No pursuit was attempted by the enemy, beyond sending a small force of cavalry, who followed the line of retreat for a few miles, picking up broken down stragglers. It was with difficulty that the rear-guard could drive before it hundreds of such men, so perfectly worn out as to be reckless of all consequences.

Many wagons and ambulances were abandoned in the road, and with them two mountain howitzers and three iron twelve-pounders, which had been sent to Williamsburg from Richmond just before the retreat, and were unprovided with horses.

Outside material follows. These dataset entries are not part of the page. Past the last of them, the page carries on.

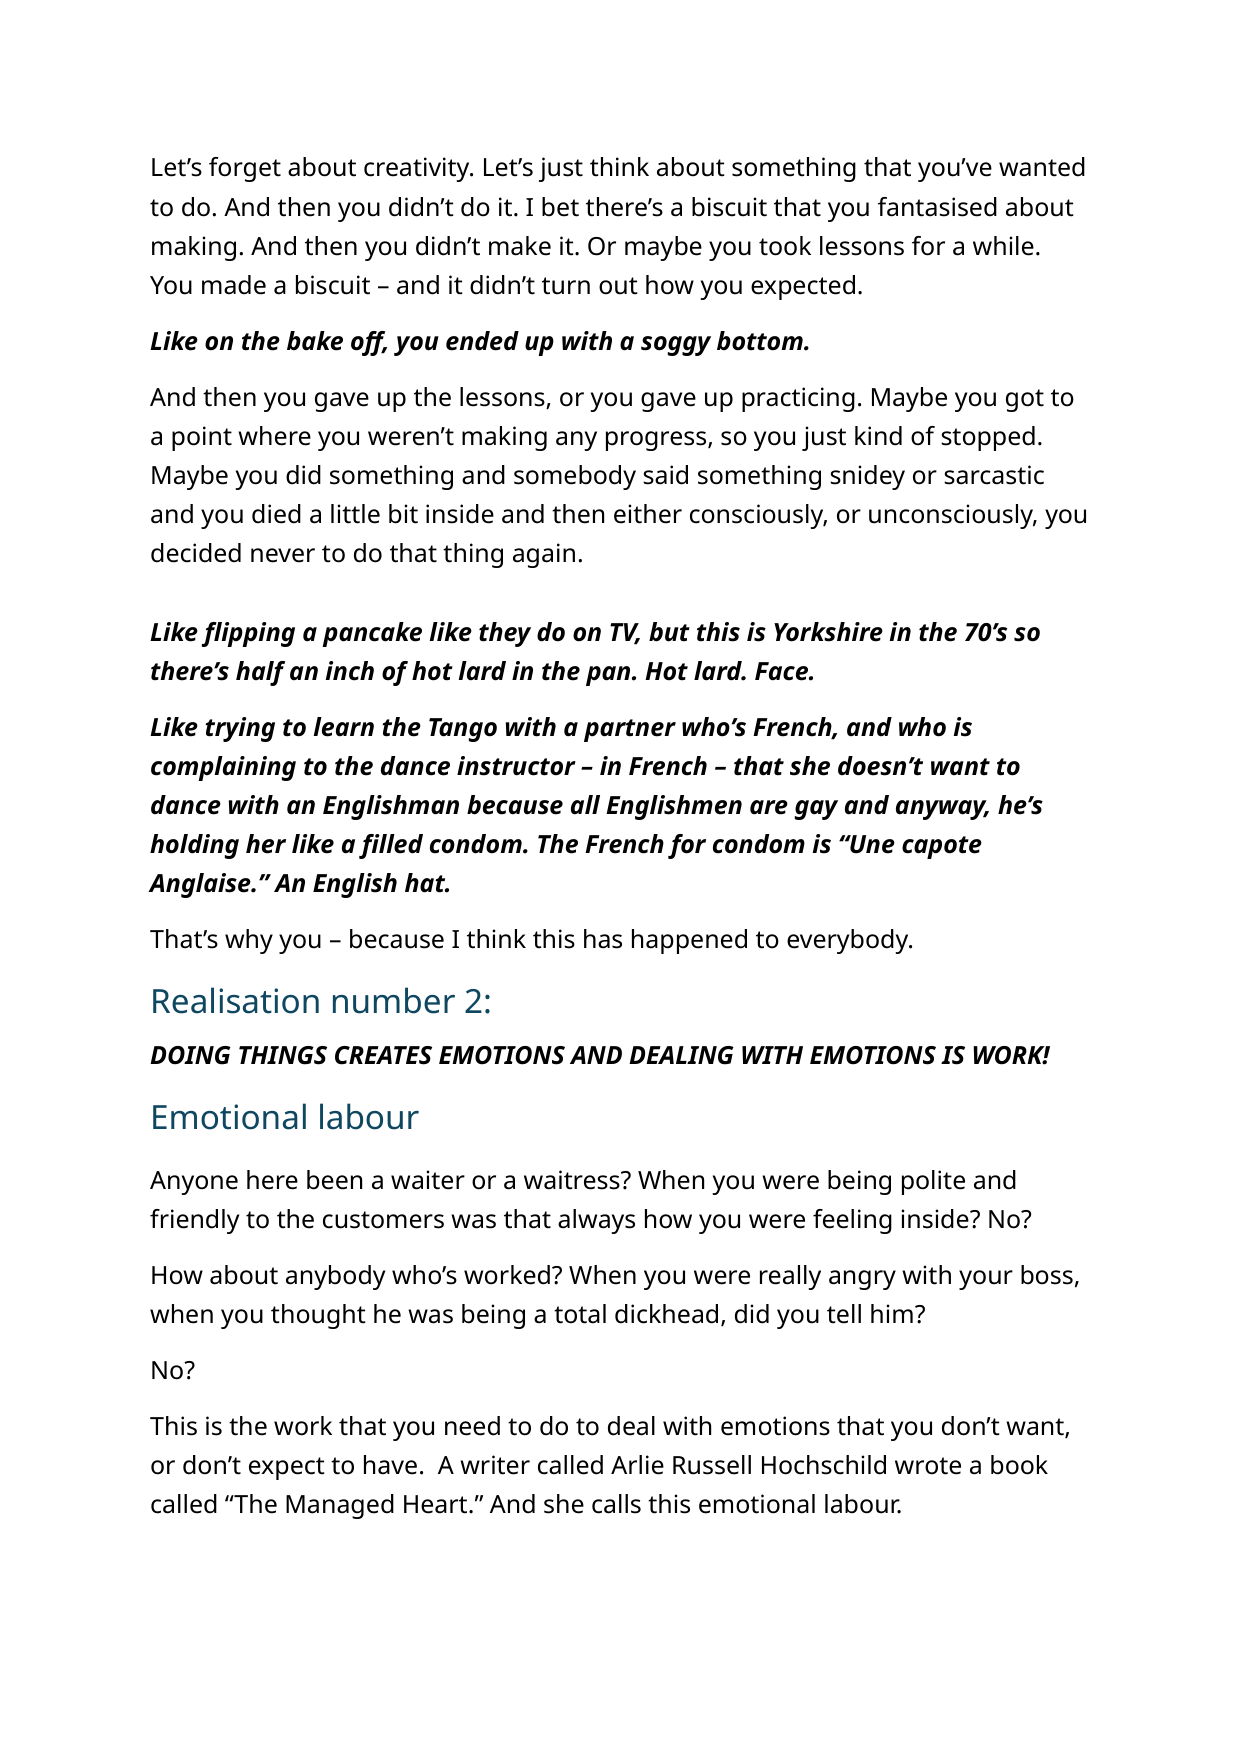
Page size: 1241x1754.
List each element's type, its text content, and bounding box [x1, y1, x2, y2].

text DOING THINGS CREATES EMOTIONS AND DEALING WITH EMOTIONS IS WORK! [150, 1038, 1090, 1072]
text And then you gave up the lessons, or you gave up practicing. Maybe you got to a point where you weren’t making any progress, so you just kind of stopped. Maybe you did something and somebody said something snidey or sarcastic and you died a little bit inside and then either consciously, or unconsciously, you decided never to do that thing again. Like flipping a pancake like they do on TV, but this is Yorkshire in the 70’s so there’s half an inch of hot lard in the pan. Hot lard. Face. [150, 379, 1090, 687]
text Anyone here been a waiter or a waitress? When you were being polite and friendly to the customers was that always how you were feeling inside? No? [150, 1163, 1090, 1236]
text Like trying to learn the Tango with a partner who’s French, and who is complaining to the dance instructor – in French – that she doesn’t want to dance with an Englishman because all Englishmen are gay and anyway, he’s holding her like a filled condom. The French for condom is “Une capote Anglaise.” An English hat. [150, 709, 1090, 900]
text This is the work that you need to do to deal with emotions that you don’t want, or don’t expect to have. A writer called Arlie Russell Hochschild wrote a book called “The Managed Heart.” And she calls this emotional labour. [150, 1408, 1090, 1521]
subtitle Realisation number 2: [150, 977, 1090, 1023]
text No? [150, 1353, 1090, 1387]
text Let’s forget about creativity. Let’s just think about something that you’ve wanted to do. And then you didn’t do it. I bet there’s a biscuit that you fantasised about making. And then you didn’t make it. Or maybe you took lessons for a while. You made a biscuit – and it didn’t turn out how you expected. [150, 150, 1090, 302]
text That’s why you – because I think this has happened to everybody. [150, 922, 1090, 956]
text Like on the bake off, you ended up with a soggy bottom. [150, 323, 1090, 357]
text Emotional labour [150, 1094, 1090, 1139]
text How about anybody who’s worked? When you were really angry with your boss, when you thought he was being a total dickhead, did you tell him? [150, 1258, 1090, 1331]
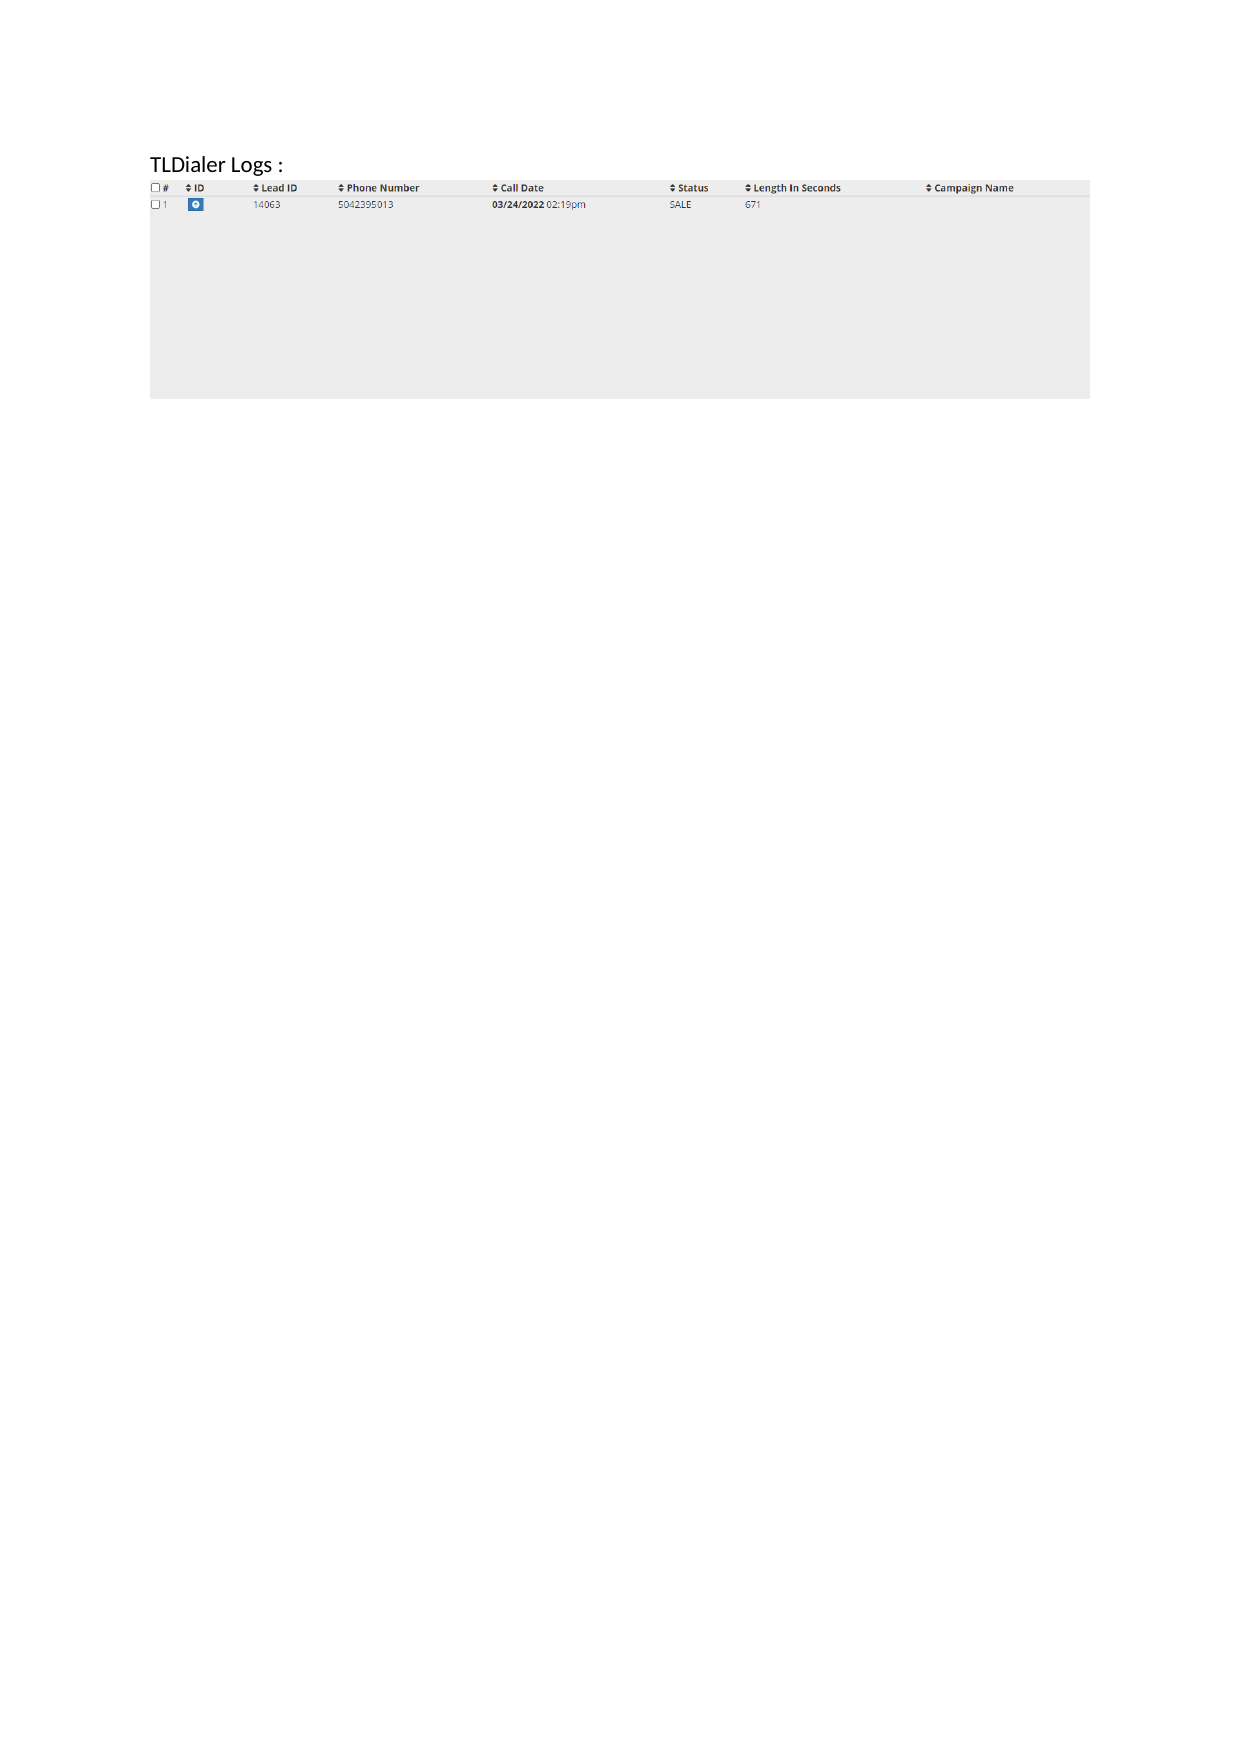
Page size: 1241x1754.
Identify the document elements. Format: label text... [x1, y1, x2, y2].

text TLDialer Logs : [150, 150, 1090, 180]
picture [150, 180, 1091, 399]
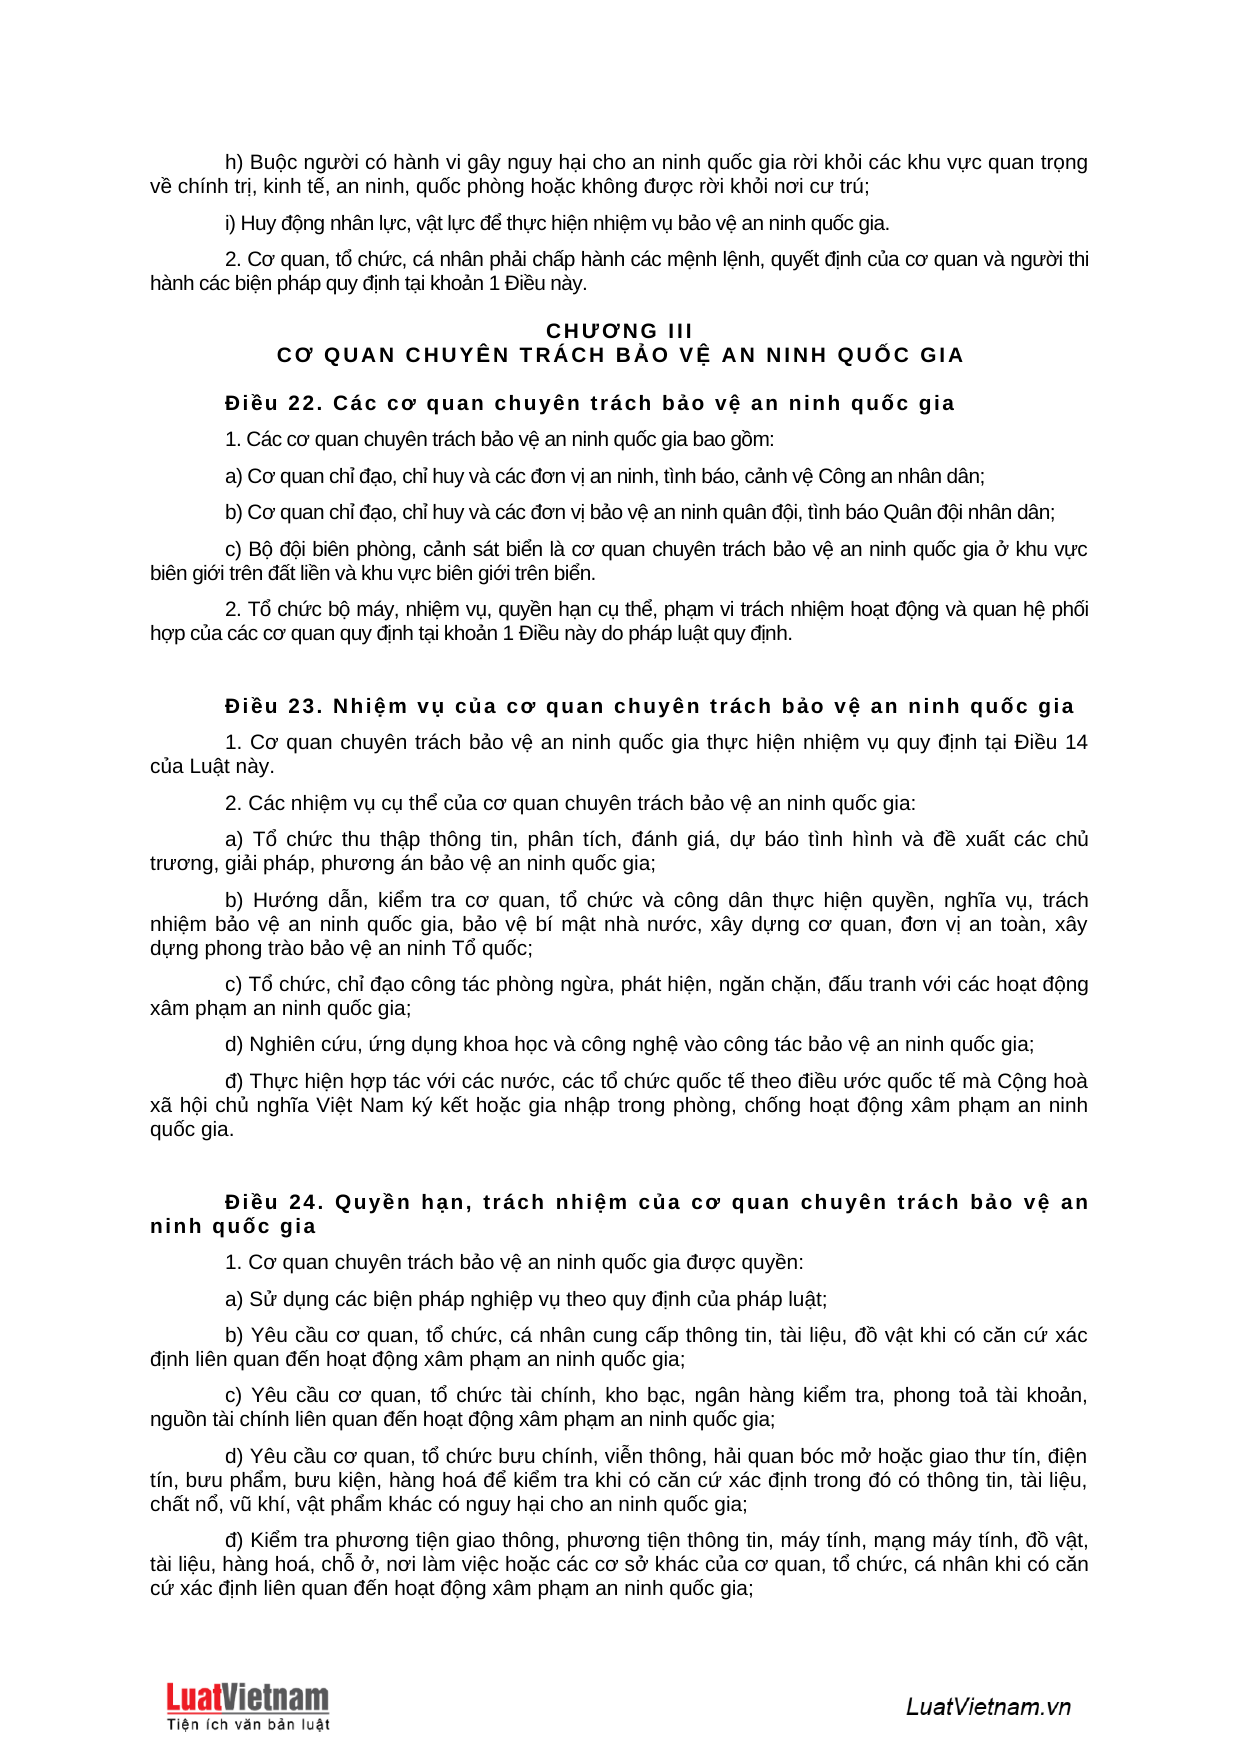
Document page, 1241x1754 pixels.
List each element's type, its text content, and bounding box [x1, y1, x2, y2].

As General Johnston expected to be attacked by the divisions which McClellan had thrown ahead of him at Eltham's Landing near West Point, the march was hurried as much as possible, and on the 7th the whole army was concentrated at Barhamsville. Franklin's division and one brigade of Sedgwick's having landed during the morning, General Franklin sent out Newton's brigade as a feeler for the Confederate position. Newton had advanced a little over a mile, when, on entering a body of woods, his skirmishers came upon Hood's brigade of Whiting's division, which formed the Confederate advanced guard. Hood immediately attacked Newton with great vigor, and drove him back under cover of the fire of the gunboats, and of a number of batteries which were brought into action near the landing.1

Newton's loss was 49 killed, 104 wounded and 41 missing. Hood's loss is only reported as “slight.” Franklin remained quiet the rest of the day, during which the Confederates passed by his front with all their trains and troops, leaving only Whiting's and Hood's brigades as a rear guard, which followed during the night.

1 A Federal General remarked at the time: “But for the artillery this would have been another Ball's Bluff.” Rebellion Record, vol. 5, page 32.